Ce mois d’octobre est un mois d’anniversaires au Québec. Il y a 50 ans, c’était la Crise d’octobre dont je vous ai parlé dans mes dernières chroniques et aujourd’hui, 30 octobre, c’est le 25e anniversaire du deuxième référendum sur l’indépendance. Ce second rendez-vous manqué n’est pas sorti de nulle part, mais il aura fait très mal aux indépendantistes qui attendent toujours une troisième occasion.
Dans ma chronique du 22 mai dernier, j’évoquais le premier référendum sur l’indépendance du 20 mai 1980 qui a vu 60 % de la population rejeter l’idée d’une « souveraineté-association » prônée par le premier ministre d’alors, René Lévesque. Au soir du référendum, il avait déclaré : « Si je vous ai bien compris… vous êtes en train de dire… à la prochaine fois. »
Quinze ans d’attente
Il faudra attendre 15 ans avant que cette prochaine fois arrive. Mais le gouvernement du PQ n’avait pas attendu cette défaite pour réformer en profondeur le Québec. Il terminera ce qu’on a appelé la Révolution tranquille et mettra pleinement en œuvre son programme social-démocrate. Il perdra le référendum de 1980, mais paradoxalement sera reconduit au pouvoir moins d’une année plus tard aux élections de 1981.
Ce paradoxe est loin d’être le seul de cette période où les Québécois ont largement soutenu René Lévesque au niveau provincial et Pierre Elliott Trudeau au niveau fédéral. Deux des plus grands adversaires dans leur vision du Québec ont été soutenus en même temps par les électeurs. Ça reste un grand mystère. Surtout que Trudeau n’allait pas tarder à trahir le Québec avec sa réponse au NON de 1980.
La nuit des longs couteaux
Nous connaissons tous en Suisse cette expression « Nuit des longs couteaux ». Qui ne se souvient pas de cette veillée d’armes entre le 11 et le 12 décembre 2007 ? Nous étions une équipe de radicaux valaisans descendus à Berne pour fêter l’élection de Notre Pascal à la présidence de la Confédération. Mais c’est l’éviction de Christoph Blocher qui marquera l’histoire.

Liste des tâches.
- a) Répondez aux questions suivantes à partir de la chronique sur les référendums au Québec.
(i) À quelle date s’est tenu le premier référendum sur l’indépendance ?
(ii) À quelles élections le gouvernement du PQ a-t-il été reconduit au pouvoir ?
(iii) Entre quelles dates se situe la veillée d’armes évoquée à propos de la « Nuit des longs couteaux » ?
- b) Indiquez si chaque affirmation concorde avec la chronique sur les référendums au Québec, en citant les mots du texte qui tranchent.
(i) Le deuxième référendum sur l’indépendance a eu lieu 25 ans avant le jour de la chronique.
(ii) Le gouvernement du PQ a attendu la défaite de 1980 pour réformer le Québec.
(iii) L’équipe de radicaux valaisans s’est rendue à Berne pour fêter l’éviction de Christoph Blocher.
- c) Reprenez la chronique sur les référendums au Québec à la suite de sa dernière phrase.

Entrées de données enregistrées.
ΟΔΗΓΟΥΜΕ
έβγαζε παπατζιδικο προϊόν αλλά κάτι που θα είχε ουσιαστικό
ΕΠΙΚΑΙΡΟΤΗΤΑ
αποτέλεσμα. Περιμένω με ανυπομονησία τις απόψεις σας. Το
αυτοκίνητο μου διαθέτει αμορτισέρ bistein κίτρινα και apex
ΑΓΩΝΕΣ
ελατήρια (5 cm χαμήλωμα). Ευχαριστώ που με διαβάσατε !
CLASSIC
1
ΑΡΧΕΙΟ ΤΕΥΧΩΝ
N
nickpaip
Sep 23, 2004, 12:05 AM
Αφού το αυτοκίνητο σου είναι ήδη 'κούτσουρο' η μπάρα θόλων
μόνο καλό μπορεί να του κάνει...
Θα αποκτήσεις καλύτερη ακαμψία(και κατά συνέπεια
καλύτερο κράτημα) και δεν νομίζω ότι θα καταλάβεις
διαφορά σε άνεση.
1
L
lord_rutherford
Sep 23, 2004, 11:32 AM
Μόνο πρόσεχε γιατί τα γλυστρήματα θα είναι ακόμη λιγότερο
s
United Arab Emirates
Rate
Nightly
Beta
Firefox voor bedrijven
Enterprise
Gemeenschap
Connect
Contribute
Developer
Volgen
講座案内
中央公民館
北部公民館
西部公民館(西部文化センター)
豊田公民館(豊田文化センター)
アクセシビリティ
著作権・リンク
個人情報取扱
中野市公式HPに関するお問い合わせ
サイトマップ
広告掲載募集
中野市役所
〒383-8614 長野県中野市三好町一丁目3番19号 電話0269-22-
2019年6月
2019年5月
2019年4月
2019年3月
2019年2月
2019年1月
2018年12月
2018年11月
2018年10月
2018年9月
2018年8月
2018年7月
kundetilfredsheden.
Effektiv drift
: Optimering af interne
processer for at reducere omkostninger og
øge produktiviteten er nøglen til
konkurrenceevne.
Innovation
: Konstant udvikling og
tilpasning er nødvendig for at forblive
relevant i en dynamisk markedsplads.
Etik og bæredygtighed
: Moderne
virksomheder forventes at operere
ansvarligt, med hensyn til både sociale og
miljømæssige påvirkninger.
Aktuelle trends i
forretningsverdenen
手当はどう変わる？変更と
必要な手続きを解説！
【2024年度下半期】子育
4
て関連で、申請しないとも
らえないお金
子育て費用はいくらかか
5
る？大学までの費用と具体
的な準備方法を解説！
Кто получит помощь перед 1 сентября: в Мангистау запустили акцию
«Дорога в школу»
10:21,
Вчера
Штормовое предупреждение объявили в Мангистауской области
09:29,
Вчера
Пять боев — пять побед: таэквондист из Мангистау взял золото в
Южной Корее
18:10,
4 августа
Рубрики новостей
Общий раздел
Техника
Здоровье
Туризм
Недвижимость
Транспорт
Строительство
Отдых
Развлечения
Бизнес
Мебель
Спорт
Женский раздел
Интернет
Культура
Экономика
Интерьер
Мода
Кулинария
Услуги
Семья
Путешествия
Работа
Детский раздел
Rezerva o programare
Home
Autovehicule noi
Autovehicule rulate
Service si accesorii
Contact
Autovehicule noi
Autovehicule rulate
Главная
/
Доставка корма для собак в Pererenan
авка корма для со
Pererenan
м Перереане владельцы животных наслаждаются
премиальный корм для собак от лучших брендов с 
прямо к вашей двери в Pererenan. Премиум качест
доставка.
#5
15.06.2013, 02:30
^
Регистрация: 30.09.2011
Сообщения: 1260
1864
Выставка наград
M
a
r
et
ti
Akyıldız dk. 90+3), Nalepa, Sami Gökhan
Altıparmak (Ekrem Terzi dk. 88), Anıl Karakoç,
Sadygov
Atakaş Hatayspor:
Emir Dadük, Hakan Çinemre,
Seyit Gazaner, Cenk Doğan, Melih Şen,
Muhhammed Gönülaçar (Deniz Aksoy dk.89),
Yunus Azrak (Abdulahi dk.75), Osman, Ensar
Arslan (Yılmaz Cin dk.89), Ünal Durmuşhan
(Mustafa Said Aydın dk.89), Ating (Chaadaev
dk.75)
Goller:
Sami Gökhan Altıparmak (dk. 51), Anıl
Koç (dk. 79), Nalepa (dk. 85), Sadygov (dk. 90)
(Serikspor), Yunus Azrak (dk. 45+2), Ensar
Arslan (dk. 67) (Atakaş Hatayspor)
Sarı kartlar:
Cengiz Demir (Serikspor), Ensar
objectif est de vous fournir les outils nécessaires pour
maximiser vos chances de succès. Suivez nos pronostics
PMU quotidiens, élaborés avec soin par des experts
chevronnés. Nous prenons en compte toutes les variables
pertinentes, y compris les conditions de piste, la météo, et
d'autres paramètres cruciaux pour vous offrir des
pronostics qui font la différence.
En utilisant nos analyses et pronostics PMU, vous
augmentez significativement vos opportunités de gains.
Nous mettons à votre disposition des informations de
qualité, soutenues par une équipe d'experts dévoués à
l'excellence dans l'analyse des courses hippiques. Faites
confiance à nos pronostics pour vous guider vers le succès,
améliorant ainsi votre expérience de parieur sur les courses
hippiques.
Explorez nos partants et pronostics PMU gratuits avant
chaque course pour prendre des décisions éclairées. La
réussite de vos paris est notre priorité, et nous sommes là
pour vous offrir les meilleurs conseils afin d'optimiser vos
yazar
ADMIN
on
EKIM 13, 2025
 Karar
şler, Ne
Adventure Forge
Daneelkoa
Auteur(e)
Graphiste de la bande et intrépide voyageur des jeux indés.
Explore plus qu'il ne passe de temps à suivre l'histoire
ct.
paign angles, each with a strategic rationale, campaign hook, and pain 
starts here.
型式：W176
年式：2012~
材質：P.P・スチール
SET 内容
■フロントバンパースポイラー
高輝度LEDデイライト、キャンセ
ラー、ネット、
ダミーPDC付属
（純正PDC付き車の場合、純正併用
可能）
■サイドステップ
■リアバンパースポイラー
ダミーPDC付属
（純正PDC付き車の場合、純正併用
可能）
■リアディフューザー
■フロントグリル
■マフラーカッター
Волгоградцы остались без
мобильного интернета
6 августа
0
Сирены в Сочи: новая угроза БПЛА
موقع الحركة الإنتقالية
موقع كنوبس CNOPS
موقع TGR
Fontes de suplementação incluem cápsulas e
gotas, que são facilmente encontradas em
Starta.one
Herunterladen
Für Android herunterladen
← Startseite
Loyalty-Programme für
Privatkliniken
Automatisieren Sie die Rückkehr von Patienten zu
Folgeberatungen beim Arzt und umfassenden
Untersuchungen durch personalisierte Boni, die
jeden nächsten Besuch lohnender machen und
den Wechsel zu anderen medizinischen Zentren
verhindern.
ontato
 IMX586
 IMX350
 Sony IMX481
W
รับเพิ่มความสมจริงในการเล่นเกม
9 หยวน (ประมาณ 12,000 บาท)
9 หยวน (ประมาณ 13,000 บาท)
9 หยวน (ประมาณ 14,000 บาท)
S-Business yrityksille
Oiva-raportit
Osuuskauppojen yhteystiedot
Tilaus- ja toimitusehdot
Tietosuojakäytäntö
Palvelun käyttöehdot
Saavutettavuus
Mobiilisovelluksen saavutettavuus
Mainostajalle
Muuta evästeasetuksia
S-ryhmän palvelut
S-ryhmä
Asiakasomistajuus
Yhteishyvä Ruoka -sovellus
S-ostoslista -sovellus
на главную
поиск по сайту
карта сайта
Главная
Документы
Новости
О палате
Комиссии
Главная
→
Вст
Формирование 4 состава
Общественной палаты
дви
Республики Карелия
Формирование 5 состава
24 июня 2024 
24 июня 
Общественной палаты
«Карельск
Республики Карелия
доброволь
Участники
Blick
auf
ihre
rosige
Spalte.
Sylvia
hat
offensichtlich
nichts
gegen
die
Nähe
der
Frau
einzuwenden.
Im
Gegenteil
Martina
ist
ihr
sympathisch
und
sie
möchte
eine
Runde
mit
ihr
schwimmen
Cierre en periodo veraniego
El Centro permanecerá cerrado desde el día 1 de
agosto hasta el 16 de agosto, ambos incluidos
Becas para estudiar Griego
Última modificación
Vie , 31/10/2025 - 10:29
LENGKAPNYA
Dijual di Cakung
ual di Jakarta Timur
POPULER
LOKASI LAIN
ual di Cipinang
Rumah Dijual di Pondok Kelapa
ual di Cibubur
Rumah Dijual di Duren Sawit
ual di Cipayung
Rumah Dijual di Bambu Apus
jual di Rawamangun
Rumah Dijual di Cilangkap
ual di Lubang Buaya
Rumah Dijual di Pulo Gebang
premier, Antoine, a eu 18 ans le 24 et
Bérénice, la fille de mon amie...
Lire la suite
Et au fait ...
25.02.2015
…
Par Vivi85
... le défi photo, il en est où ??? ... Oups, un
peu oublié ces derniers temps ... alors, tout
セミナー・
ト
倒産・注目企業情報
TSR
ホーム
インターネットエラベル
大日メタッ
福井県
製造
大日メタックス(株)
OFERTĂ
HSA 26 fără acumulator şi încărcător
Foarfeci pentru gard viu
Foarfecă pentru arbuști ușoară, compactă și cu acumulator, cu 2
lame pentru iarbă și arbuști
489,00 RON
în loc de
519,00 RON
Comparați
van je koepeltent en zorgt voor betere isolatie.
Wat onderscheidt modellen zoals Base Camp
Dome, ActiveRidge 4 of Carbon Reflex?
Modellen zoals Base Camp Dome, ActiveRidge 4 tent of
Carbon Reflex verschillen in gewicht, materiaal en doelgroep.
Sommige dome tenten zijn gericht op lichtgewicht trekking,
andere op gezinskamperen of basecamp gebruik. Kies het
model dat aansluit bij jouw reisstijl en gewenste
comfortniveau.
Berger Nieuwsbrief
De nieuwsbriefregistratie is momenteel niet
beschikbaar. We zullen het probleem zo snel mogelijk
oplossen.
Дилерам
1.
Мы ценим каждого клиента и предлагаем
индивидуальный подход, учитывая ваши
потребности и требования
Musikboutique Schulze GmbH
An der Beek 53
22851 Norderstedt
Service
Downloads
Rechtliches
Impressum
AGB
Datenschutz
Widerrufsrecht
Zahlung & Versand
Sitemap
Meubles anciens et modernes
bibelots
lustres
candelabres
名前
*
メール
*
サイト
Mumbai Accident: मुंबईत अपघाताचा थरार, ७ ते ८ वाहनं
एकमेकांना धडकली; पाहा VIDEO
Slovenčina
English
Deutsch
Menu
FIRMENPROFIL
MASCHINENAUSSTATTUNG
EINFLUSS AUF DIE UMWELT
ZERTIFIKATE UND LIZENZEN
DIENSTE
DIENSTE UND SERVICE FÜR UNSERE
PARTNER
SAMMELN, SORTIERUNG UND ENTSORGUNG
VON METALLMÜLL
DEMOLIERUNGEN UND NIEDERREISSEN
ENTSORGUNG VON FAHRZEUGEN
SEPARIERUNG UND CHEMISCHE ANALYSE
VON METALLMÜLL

Corrigé de l’exercice.
- a)
(i) Le 20 mai 1980.
(ii) Aux élections de 1981.
(iii) Entre le 11 et le 12 décembre 2007.

- b)
(i) Oui : « aujourd’hui, 30 octobre, c’est le 25e anniversaire du deuxième référendum sur l’indépendance ».
(ii) Non : « le gouvernement du PQ n’avait pas attendu cette défaite pour réformer en profondeur le Québec ».
(iii) Non : « descendus à Berne pour fêter l’élection de Notre Pascal à la présidence de la Confédération ».

- c)
La nuit des longs couteaux pour le Québec s’est déroulée le 4 novembre 1981 au Canada. Réunis à Ottawa, les dix premiers ministres des provinces canadiennes négocient avec le gouvernement fédéral de Pierre Elliot Trudeau sur son projet de rapatriement de la Constitution. Eh oui, le Canada dépendait encore de Londres pour sa constitution, il ne deviendra pleinement indépendant qu’en 1982 après le retour à Ottawa de sa Constitution. Ils sont divisés sur le projet de Trudeau. Le Québec veut garder ses spécificités historiques.
Plus rusé que Machiavel, Trudeau attend le départ de René Lévesque pour son hôtel de Hull au Québec, juste de l’autre côté de la rivière des Outaouais qui sépare cette ville de la capitale Ottawa, pour négocier secrètement avec les neuf premiers ministres anglophones. Au matin, au retour de René Lévesque, tout est joué. Un accord à neuf a été trouvé. Le Québec n’est plus qu’une province parmi d’autres. Son rôle fondateur a disparu.
En marche vers un nouveau référendum
Je vous passe tous les épisodes de la saga constitutionnelle qui a opposé Québec à Ottawa durant cette période entre les deux référendums. En 1985, les libéraux remplacent le Parti québécois à la tête du Québec alors que les conservateurs avaient défait les libéraux aux élections fédérales de 1984. Une nouvelle dynamique peut alors s’établir.
Deux tentatives d’accords sont alors tentées par le premier ministre canadien, Brian Mulroney, un Québécois. En 1987, les accords du lac Meech reconnaîtront le Québec comme « société distincte », mais trois ans plus tard, toutes les provinces ne l’auront pas ratifié et il sera alors rejeté.
Deux ans plus tard, les gouvernements fédéraux, provinciaux et les premières nations signent l’accord de Charlottetown pour une réforme constitutionnelle. Mais ce projet sera rejeté lors d’un référendum canadien par 55 % des votants (56 % de NON au Québec) le 26 octobre 1992.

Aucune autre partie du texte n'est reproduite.